If the model doesn’t support attention outputs natively, switch to Captum’s attribution methods instead. They work on any differentiable model.

ImportError: No module named 'bertviz' – BertViz is not bundled with Transformers. Install it separately:

1
pip install bertviz

Also make sure you’re running in a Jupyter environment. BertViz renders HTML widgets that won’t display in a plain Python script.

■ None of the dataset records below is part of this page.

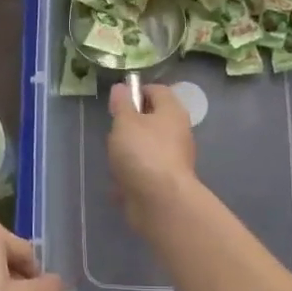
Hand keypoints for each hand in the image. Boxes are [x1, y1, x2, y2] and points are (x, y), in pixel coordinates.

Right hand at [107, 82, 197, 225]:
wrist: (161, 202)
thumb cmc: (143, 153)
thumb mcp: (125, 122)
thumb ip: (121, 104)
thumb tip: (121, 88)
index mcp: (172, 111)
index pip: (157, 90)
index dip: (136, 92)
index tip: (117, 103)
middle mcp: (178, 132)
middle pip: (152, 120)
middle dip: (129, 126)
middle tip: (114, 133)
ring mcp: (174, 158)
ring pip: (147, 147)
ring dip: (129, 153)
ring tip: (114, 161)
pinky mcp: (167, 181)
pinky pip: (146, 171)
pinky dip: (133, 176)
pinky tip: (119, 185)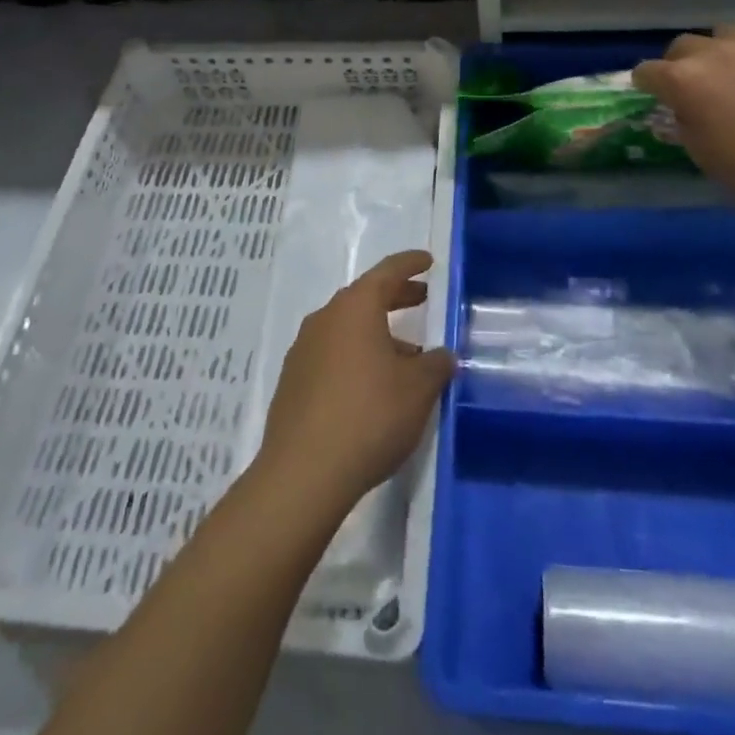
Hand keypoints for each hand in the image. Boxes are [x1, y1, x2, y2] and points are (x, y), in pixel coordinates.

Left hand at [257, 250, 454, 512]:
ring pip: (347, 329)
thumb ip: (435, 365)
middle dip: (395, 297)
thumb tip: (442, 356)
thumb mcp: (418, 389)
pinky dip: (356, 356)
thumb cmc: (369, 416)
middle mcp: (325, 319)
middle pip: (364, 298)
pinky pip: (332, 355)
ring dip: (377, 333)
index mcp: (355, 308)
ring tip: (406, 356)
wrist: (303, 473)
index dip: (410, 264)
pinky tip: (374, 386)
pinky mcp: (293, 382)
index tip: (428, 261)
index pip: (387, 272)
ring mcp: (304, 350)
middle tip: (422, 299)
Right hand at [632, 27, 734, 211]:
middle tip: (698, 86)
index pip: (647, 71)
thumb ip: (684, 119)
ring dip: (724, 52)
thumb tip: (685, 106)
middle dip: (683, 63)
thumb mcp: (700, 153)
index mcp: (684, 80)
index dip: (648, 84)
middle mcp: (714, 51)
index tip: (655, 95)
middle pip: (683, 45)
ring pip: (725, 34)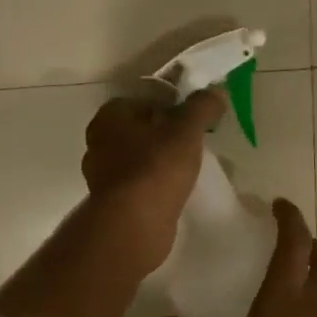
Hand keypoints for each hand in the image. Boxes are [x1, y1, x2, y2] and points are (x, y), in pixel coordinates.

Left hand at [82, 89, 225, 275]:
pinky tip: (176, 191)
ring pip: (139, 159)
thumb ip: (202, 107)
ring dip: (160, 161)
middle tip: (194, 142)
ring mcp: (103, 176)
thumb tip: (217, 90)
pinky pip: (139, 185)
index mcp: (109, 117)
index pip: (142, 100)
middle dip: (165, 134)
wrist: (133, 226)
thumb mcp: (186, 130)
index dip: (170, 105)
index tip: (193, 118)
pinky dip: (156, 185)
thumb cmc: (155, 168)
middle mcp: (99, 143)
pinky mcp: (114, 203)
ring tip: (189, 167)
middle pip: (140, 130)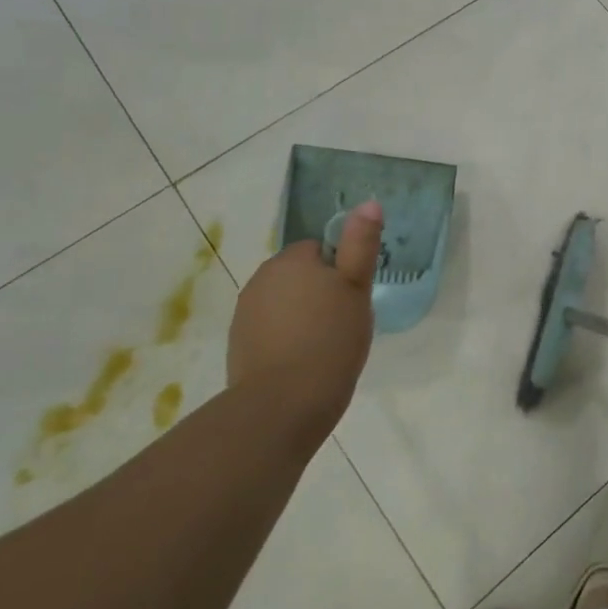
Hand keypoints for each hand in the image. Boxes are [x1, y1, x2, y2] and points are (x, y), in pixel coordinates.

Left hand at [226, 201, 381, 443]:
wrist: (282, 405)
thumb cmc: (330, 340)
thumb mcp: (357, 288)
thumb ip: (361, 244)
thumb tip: (369, 202)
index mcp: (292, 260)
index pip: (321, 249)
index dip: (341, 271)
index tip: (353, 299)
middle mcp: (262, 279)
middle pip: (300, 275)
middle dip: (320, 292)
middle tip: (344, 322)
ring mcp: (245, 313)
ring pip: (285, 303)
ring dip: (303, 315)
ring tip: (326, 345)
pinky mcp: (238, 344)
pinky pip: (271, 329)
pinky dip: (286, 339)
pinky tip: (303, 361)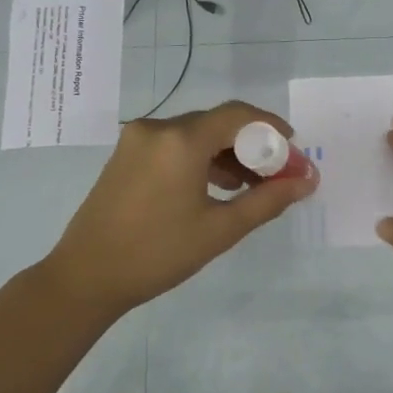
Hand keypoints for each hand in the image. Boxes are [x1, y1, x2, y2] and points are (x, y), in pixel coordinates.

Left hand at [44, 101, 317, 317]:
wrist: (86, 277)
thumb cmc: (158, 254)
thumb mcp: (220, 229)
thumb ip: (268, 200)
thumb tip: (307, 181)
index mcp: (181, 140)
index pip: (238, 115)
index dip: (272, 127)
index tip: (293, 150)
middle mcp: (157, 128)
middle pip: (217, 123)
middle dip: (252, 145)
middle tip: (277, 175)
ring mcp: (137, 140)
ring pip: (196, 134)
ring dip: (227, 153)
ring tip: (251, 186)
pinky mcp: (125, 155)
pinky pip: (174, 145)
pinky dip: (201, 159)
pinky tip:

ValueError: too many dimensions 'str' when calling model_view – This happens when you pass raw strings instead of tokenized outputs. BertViz expects a tuple of attention tensors and a list of token strings:

1
2
3
4
5
6
# Wrong: passing the raw text
model_view(attention, text)

# Right: passing tokenized token list
tokens = tokenizer.convert_ids_to_tokens(inputs["input_ids"][0])
model_view(attention, tokens)

CUDA out of memory with Integrated Gradients – IG computes gradients across n_steps interpolation points, which multiplies memory usage. Reduce n_steps or move to CPU for smaller models:

 1
 2
 3
 4
 5
 6
 7
 8
 9
10
11
12
13
14
# Option 1: reduce steps (less precise but fits in memory)
attributions, delta = lig.attribute(
    inputs=input_embeds,
    baselines=baseline_embeds,
    additional_forward_args=(attention_mask,),
    n_steps=20,  # down from 50
    return_convergence_delta=True,
)

# Option 2: run on CPU
model = model.cpu()
input_embeds = input_embeds.cpu()
baseline_embeds = baseline_embeds.cpu()
attention_mask = attention_mask.cpu()

AttributeError: 'GPT2Model' object has no attribute 'embeddings' – Different model architectures name their embedding layers differently. For GPT-2, use model.transformer.wte. For RoBERTa, use model.roberta.embeddings:

1
2
3
4
5
6
7
8
# BERT
lig = LayerIntegratedGradients(forward_func, model.bert.embeddings)

# GPT-2
lig = LayerIntegratedGradients(forward_func, model.transformer.wte)

# RoBERTa
lig = LayerIntegratedGradients(forward_func, model.roberta.embeddings)

Check your model’s architecture with print(model) to find the right embedding layer name.